--- Job ---
Return each line in the rows below that contains the string "shows". Only matches with the same case count.

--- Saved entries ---
-*-

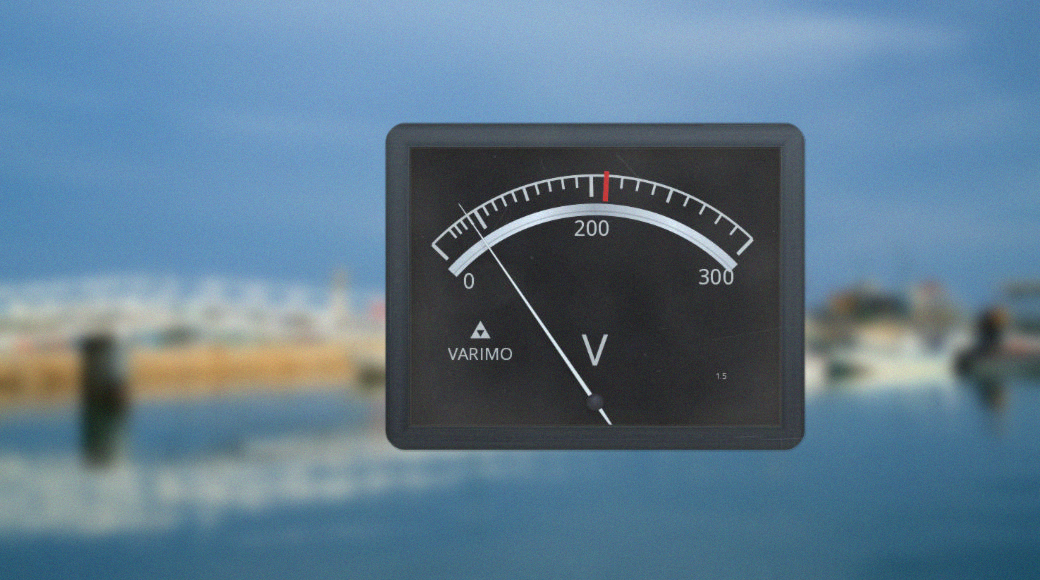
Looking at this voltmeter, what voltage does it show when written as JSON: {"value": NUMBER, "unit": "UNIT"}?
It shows {"value": 90, "unit": "V"}
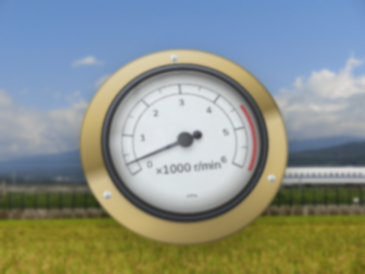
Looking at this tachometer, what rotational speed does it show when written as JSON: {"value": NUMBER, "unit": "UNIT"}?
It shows {"value": 250, "unit": "rpm"}
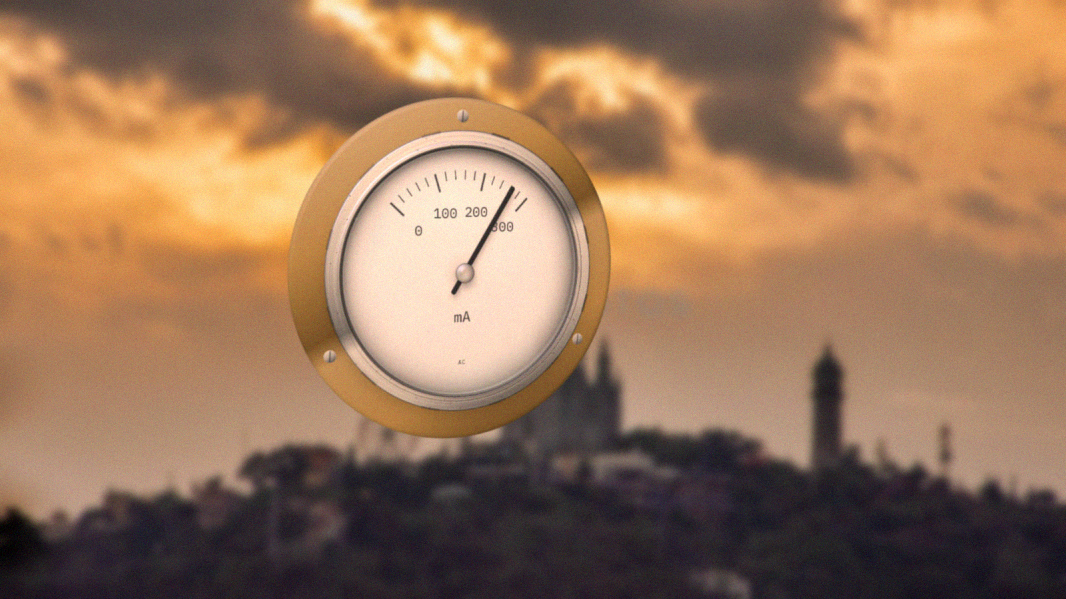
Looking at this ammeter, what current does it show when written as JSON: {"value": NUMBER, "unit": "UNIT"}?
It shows {"value": 260, "unit": "mA"}
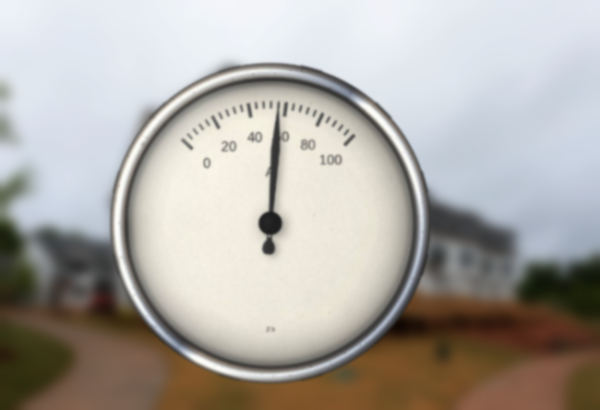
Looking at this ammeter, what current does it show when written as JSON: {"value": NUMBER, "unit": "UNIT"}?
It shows {"value": 56, "unit": "A"}
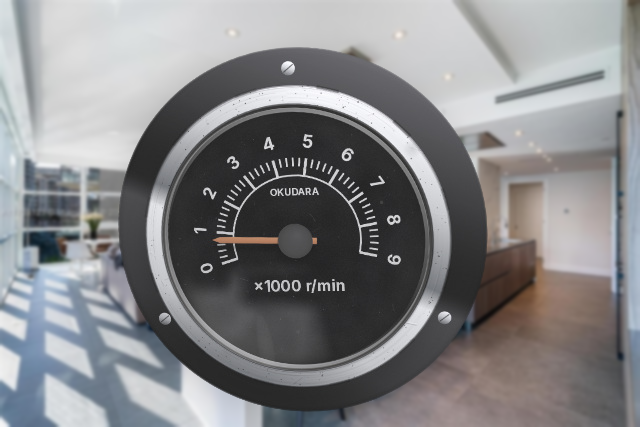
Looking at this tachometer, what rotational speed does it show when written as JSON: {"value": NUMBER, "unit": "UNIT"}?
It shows {"value": 800, "unit": "rpm"}
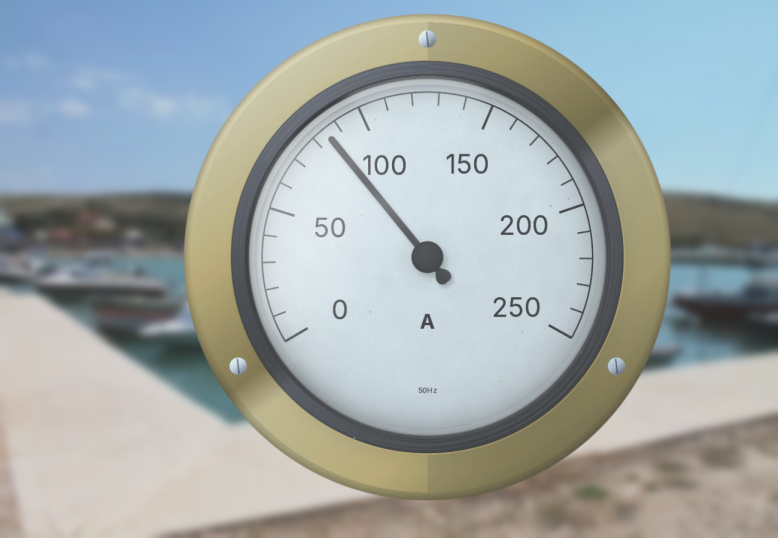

-*-

--- Answer box ---
It shows {"value": 90, "unit": "V"}
It shows {"value": 250, "unit": "rpm"}
It shows {"value": 260, "unit": "mA"}
It shows {"value": 56, "unit": "A"}
It shows {"value": 800, "unit": "rpm"}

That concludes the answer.